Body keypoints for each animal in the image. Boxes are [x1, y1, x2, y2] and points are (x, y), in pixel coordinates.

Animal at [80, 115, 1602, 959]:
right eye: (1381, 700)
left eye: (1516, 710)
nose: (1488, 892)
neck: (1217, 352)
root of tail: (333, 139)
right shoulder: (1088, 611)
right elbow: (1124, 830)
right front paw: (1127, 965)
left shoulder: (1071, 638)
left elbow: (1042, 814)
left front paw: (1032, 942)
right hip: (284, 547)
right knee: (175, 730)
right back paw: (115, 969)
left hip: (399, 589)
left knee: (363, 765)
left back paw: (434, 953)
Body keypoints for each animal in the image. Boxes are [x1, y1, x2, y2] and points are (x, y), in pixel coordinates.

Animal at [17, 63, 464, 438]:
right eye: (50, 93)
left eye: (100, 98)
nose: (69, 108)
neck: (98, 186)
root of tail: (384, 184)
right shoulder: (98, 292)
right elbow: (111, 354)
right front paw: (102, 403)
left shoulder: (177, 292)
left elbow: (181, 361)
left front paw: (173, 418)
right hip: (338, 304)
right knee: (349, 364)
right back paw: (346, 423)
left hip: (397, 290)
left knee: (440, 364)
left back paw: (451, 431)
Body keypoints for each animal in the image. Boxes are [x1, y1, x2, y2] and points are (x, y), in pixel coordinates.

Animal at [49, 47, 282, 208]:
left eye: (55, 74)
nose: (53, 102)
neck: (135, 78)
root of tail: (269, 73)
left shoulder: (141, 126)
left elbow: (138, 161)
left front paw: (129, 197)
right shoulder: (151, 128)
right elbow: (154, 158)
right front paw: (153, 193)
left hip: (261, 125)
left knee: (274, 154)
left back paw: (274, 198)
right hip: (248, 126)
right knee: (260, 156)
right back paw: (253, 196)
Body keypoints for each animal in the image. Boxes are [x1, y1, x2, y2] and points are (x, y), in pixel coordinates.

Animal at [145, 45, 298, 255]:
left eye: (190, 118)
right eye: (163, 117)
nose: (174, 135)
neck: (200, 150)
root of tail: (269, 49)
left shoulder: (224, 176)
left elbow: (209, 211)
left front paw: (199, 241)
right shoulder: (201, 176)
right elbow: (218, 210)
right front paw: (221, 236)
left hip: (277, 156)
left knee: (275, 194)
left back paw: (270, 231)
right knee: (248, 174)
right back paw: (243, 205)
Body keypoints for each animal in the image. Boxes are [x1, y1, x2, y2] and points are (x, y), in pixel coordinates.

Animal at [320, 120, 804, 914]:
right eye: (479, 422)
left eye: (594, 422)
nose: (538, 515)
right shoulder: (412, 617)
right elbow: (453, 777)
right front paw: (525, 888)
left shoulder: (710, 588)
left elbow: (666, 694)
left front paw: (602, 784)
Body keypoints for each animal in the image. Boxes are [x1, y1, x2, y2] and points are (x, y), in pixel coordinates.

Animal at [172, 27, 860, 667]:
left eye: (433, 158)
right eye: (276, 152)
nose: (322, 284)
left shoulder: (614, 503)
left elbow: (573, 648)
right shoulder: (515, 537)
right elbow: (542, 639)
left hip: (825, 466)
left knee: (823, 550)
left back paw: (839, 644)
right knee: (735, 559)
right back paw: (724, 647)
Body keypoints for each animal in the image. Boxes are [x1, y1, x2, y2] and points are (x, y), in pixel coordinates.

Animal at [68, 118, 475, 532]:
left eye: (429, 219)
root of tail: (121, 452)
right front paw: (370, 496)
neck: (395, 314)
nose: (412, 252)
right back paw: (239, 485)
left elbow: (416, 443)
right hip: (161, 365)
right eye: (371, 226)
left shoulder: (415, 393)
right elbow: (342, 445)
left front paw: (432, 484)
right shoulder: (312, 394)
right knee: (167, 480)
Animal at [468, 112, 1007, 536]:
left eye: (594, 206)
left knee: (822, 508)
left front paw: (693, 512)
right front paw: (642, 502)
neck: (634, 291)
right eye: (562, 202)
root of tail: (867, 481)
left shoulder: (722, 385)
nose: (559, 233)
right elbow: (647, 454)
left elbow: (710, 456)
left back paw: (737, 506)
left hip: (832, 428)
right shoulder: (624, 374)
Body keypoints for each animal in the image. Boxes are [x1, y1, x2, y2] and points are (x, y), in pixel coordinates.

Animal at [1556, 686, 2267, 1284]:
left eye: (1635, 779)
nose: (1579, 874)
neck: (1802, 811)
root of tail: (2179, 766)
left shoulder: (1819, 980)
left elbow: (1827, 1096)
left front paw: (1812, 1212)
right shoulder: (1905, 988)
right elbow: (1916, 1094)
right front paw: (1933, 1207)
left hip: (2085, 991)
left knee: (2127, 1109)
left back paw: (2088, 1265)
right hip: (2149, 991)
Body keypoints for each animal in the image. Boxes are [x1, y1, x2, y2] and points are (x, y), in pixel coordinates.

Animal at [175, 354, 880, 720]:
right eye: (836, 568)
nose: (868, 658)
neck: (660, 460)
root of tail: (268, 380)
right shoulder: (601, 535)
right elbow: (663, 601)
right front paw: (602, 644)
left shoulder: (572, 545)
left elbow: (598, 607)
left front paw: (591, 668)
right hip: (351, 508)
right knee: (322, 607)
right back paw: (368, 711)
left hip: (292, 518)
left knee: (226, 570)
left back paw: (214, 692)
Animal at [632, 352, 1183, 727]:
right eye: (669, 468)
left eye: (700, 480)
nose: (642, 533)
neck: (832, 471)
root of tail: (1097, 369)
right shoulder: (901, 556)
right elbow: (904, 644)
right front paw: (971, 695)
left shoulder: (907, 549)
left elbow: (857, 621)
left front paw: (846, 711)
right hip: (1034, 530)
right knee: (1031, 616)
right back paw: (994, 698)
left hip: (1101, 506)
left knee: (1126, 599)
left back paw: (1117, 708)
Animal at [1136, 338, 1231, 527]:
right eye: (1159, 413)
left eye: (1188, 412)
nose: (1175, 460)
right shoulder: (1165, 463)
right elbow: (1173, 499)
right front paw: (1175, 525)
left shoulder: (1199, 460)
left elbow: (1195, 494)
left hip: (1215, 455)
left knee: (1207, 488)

EXERCISE GOAL:
Your task is to quote the lines above, beginning with the first and ending with the one that holds "left back paw: (451, 431)".

RESPONSE BOX:
Body keypoints for each animal in the image. Boxes are [x1, y1, x2, y2] and points are (x, y), in pixel coordinates.

Animal at [80, 115, 1602, 959]:
right eye: (1381, 700)
left eye: (1516, 710)
nose: (1488, 892)
neck: (1217, 352)
root of tail: (333, 139)
right shoulder: (1088, 611)
right elbow: (1124, 830)
right front paw: (1127, 965)
left shoulder: (1071, 638)
left elbow: (1042, 814)
left front paw: (1032, 942)
right hip: (284, 547)
right knee: (175, 730)
right back paw: (115, 969)
left hip: (399, 589)
left knee: (363, 765)
left back paw: (434, 953)
Body keypoints for each animal in the image. Boxes are [x1, y1, x2, y2] and points are (x, y), in pixel coordinates.

Animal at [17, 63, 464, 438]:
right eye: (50, 93)
left eye: (100, 98)
nose: (69, 108)
neck: (98, 186)
root of tail: (384, 184)
right shoulder: (98, 292)
right elbow: (111, 354)
right front paw: (102, 403)
left shoulder: (177, 292)
left elbow: (181, 361)
left front paw: (173, 418)
right hip: (338, 304)
right knee: (349, 364)
right back paw: (346, 423)
left hip: (397, 290)
left knee: (440, 364)
left back paw: (451, 431)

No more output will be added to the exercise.